▶ [Task details] Please say how many lines in the entries below hold the string "test", with no other words.

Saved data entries
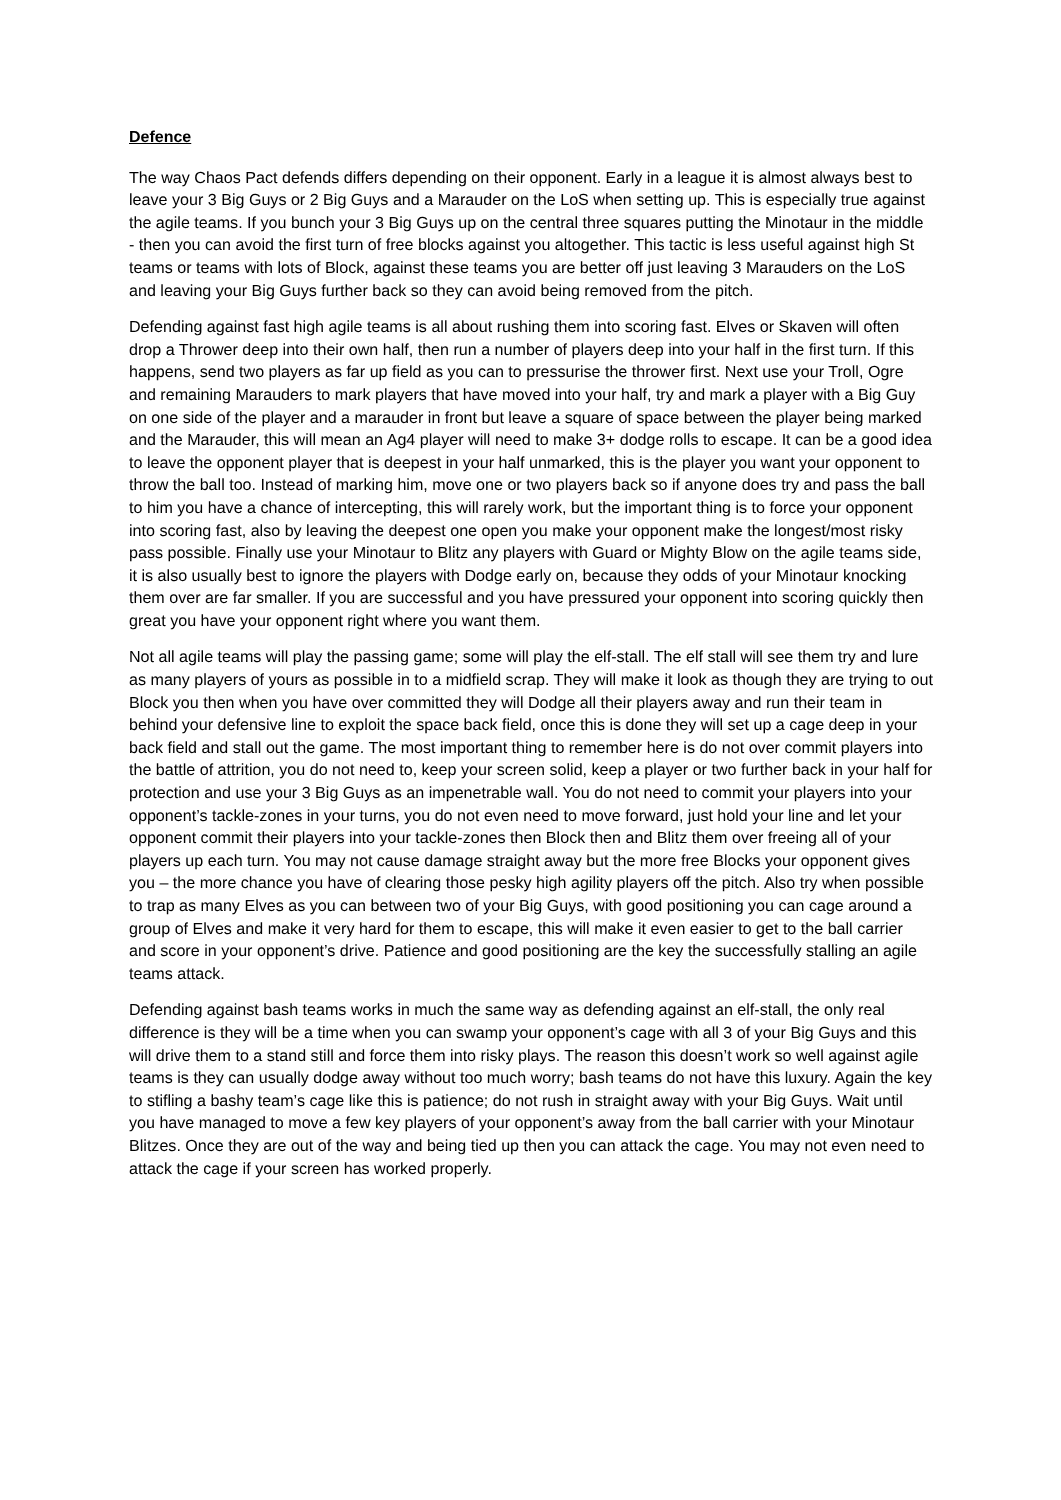Defence
The way Chaos Pact defends differs depending on their opponent. Early in a league it is almost always best to leave your 3 Big Guys or 2 Big Guys and a Marauder on the LoS when setting up. This is especially true against the agile teams. If you bunch your 3 Big Guys up on the central three squares putting the Minotaur in the middle - then you can avoid the first turn of free blocks against you altogether. This tactic is less useful against high St teams or teams with lots of Block, against these teams you are better off just leaving 3 Marauders on the LoS and leaving your Big Guys further back so they can avoid being removed from the pitch.
Defending against fast high agile teams is all about rushing them into scoring fast. Elves or Skaven will often drop a Thrower deep into their own half, then run a number of players deep into your half in the first turn. If this happens, send two players as far up field as you can to pressurise the thrower first. Next use your Troll, Ogre and remaining Marauders to mark players that have moved into your half, try and mark a player with a Big Guy on one side of the player and a marauder in front but leave a square of space between the player being marked and the Marauder, this will mean an Ag4 player will need to make 3+ dodge rolls to escape. It can be a good idea to leave the opponent player that is deepest in your half unmarked, this is the player you want your opponent to throw the ball too. Instead of marking him, move one or two players back so if anyone does try and pass the ball to him you have a chance of intercepting, this will rarely work, but the important thing is to force your opponent into scoring fast, also by leaving the deepest one open you make your opponent make the longest/most risky pass possible. Finally use your Minotaur to Blitz any players with Guard or Mighty Blow on the agile teams side, it is also usually best to ignore the players with Dodge early on, because they odds of your Minotaur knocking them over are far smaller. If you are successful and you have pressured your opponent into scoring quickly then great you have your opponent right where you want them.
Not all agile teams will play the passing game; some will play the elf-stall. The elf stall will see them try and lure as many players of yours as possible in to a midfield scrap. They will make it look as though they are trying to out Block you then when you have over committed they will Dodge all their players away and run their team in behind your defensive line to exploit the space back field, once this is done they will set up a cage deep in your back field and stall out the game. The most important thing to remember here is do not over commit players into the battle of attrition, you do not need to, keep your screen solid, keep a player or two further back in your half for protection and use your 3 Big Guys as an impenetrable wall. You do not need to commit your players into your opponent’s tackle-zones in your turns, you do not even need to move forward, just hold your line and let your opponent commit their players into your tackle-zones then Block then and Blitz them over freeing all of your players up each turn. You may not cause damage straight away but the more free Blocks your opponent gives you – the more chance you have of clearing those pesky high agility players off the pitch. Also try when possible to trap as many Elves as you can between two of your Big Guys, with good positioning you can cage around a group of Elves and make it very hard for them to escape, this will make it even easier to get to the ball carrier and score in your opponent’s drive. Patience and good positioning are the key the successfully stalling an agile teams attack.
Defending against bash teams works in much the same way as defending against an elf-stall, the only real difference is they will be a time when you can swamp your opponent’s cage with all 3 of your Big Guys and this will drive them to a stand still and force them into risky plays. The reason this doesn’t work so well against agile teams is they can usually dodge away without too much worry; bash teams do not have this luxury. Again the key to stifling a bashy team’s cage like this is patience; do not rush in straight away with your Big Guys. Wait until you have managed to move a few key players of your opponent’s away from the ball carrier with your Minotaur Blitzes. Once they are out of the way and being tied up then you can attack the cage. You may not even need to attack the cage if your screen has worked properly.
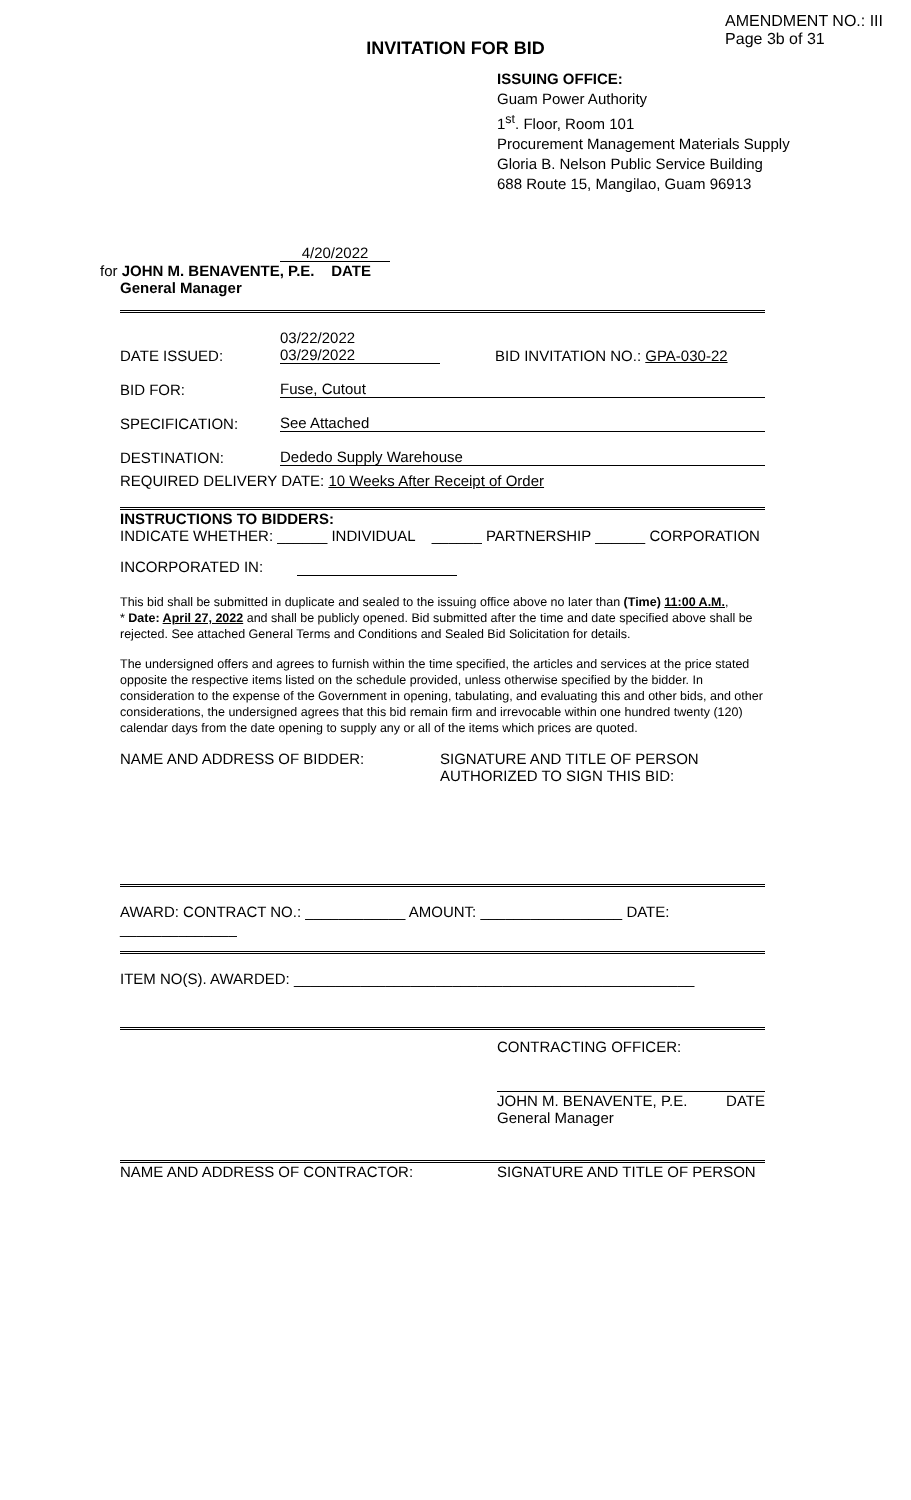AMENDMENT NO.: III
Page 3b of 31
INVITATION FOR BID
ISSUING OFFICE:
Guam Power Authority
1<sup>st</sup>. Floor, Room 101
Procurement Management Materials Supply
Gloria B. Nelson Public Service Building
688 Route 15, Mangilao, Guam 96913
4/20/2022
for JOHN M. BENAVENTE, P.E. DATE
General Manager
DATE ISSUED: 03/22/2022
03/29/2022 BID INVITATION NO.: GPA-030-22
BID FOR: Fuse, Cutout
SPECIFICATION: See Attached
DESTINATION: Dededo Supply Warehouse
REQUIRED DELIVERY DATE: 10 Weeks After Receipt of Order
INSTRUCTIONS TO BIDDERS:
INDICATE WHETHER: ______ INDIVIDUAL ______ PARTNERSHIP ______ CORPORATION
INCORPORATED IN:
This bid shall be submitted in duplicate and sealed to the issuing office above no later than (Time) 11:00 A.M.,
* Date: April 27, 2022 and shall be publicly opened. Bid submitted after the time and date specified above shall be rejected. See attached General Terms and Conditions and Sealed Bid Solicitation for details.
The undersigned offers and agrees to furnish within the time specified, the articles and services at the price stated opposite the respective items listed on the schedule provided, unless otherwise specified by the bidder. In consideration to the expense of the Government in opening, tabulating, and evaluating this and other bids, and other considerations, the undersigned agrees that this bid remain firm and irrevocable within one hundred twenty (120) calendar days from the date opening to supply any or all of the items which prices are quoted.
NAME AND ADDRESS OF BIDDER: SIGNATURE AND TITLE OF PERSON
AUTHORIZED TO SIGN THIS BID:
AWARD: CONTRACT NO.: ____________ AMOUNT: _________________ DATE: ______________
ITEM NO(S). AWARDED: ________________________________________________
CONTRACTING OFFICER:
JOHN M. BENAVENTE, P.E.
General Manager DATE
NAME AND ADDRESS OF CONTRACTOR: SIGNATURE AND TITLE OF PERSON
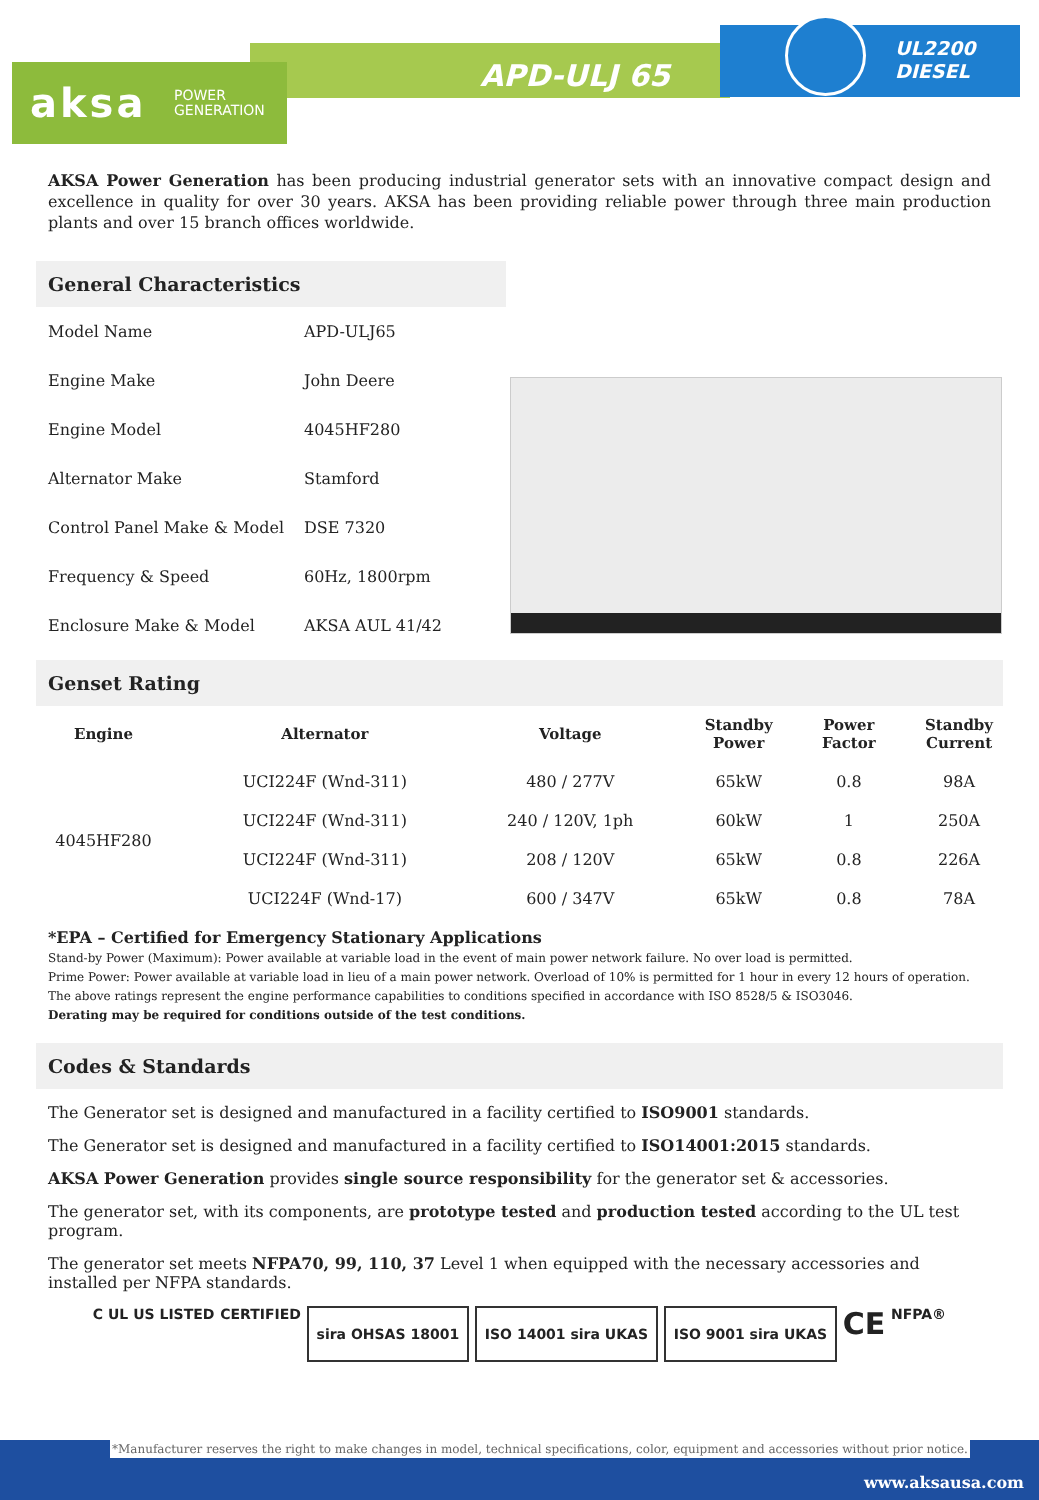aksa POWER
GENERATION
APD-ULJ 65
UL2200
DIESEL
AKSA Power Generation has been producing industrial generator sets with an innovative compact design and excellence in quality for over 30 years. AKSA has been providing reliable power through three main production plants and over 15 branch offices worldwide.
General Characteristics
| Model Name | APD-ULJ65 |
| Engine Make | John Deere |
| Engine Model | 4045HF280 |
| Alternator Make | Stamford |
| Control Panel Make & Model | DSE 7320 |
| Frequency & Speed | 60Hz, 1800rpm |
| Enclosure Make & Model | AKSA AUL 41/42 |
Genset Rating
| Engine | Alternator | Voltage | Standby Power | Power Factor | Standby Current |
| --- | --- | --- | --- | --- | --- |
| 4045HF280 | UCI224F (Wnd-311) | 480 / 277V | 65kW | 0.8 | 98A |
| | UCI224F (Wnd-311) | 240 / 120V, 1ph | 60kW | 1 | 250A |
| | UCI224F (Wnd-311) | 208 / 120V | 65kW | 0.8 | 226A |
| | UCI224F (Wnd-17) | 600 / 347V | 65kW | 0.8 | 78A |
*EPA – Certified for Emergency Stationary Applications
Stand-by Power (Maximum): Power available at variable load in the event of main power network failure. No over load is permitted.
Prime Power: Power available at variable load in lieu of a main power network. Overload of 10% is permitted for 1 hour in every 12 hours of operation.
The above ratings represent the engine performance capabilities to conditions specified in accordance with ISO 8528/5 & ISO3046.
Derating may be required for conditions outside of the test conditions.
Codes & Standards
The Generator set is designed and manufactured in a facility certified to ISO9001 standards.
The Generator set is designed and manufactured in a facility certified to ISO14001:2015 standards.
AKSA Power Generation provides single source responsibility for the generator set & accessories.
The generator set, with its components, are prototype tested and production tested according to the UL test program.
The generator set meets NFPA70, 99, 110, 37 Level 1 when equipped with the necessary accessories and installed per NFPA standards.
C UL US LISTED CERTIFIED
sira OHSAS 18001 ISO 14001 sira UKAS ISO 9001 sira UKAS
CE NFPA®
*Manufacturer reserves the right to make changes in model, technical specifications, color, equipment and accessories without prior notice.
www.aksausa.com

▶ [Output] 2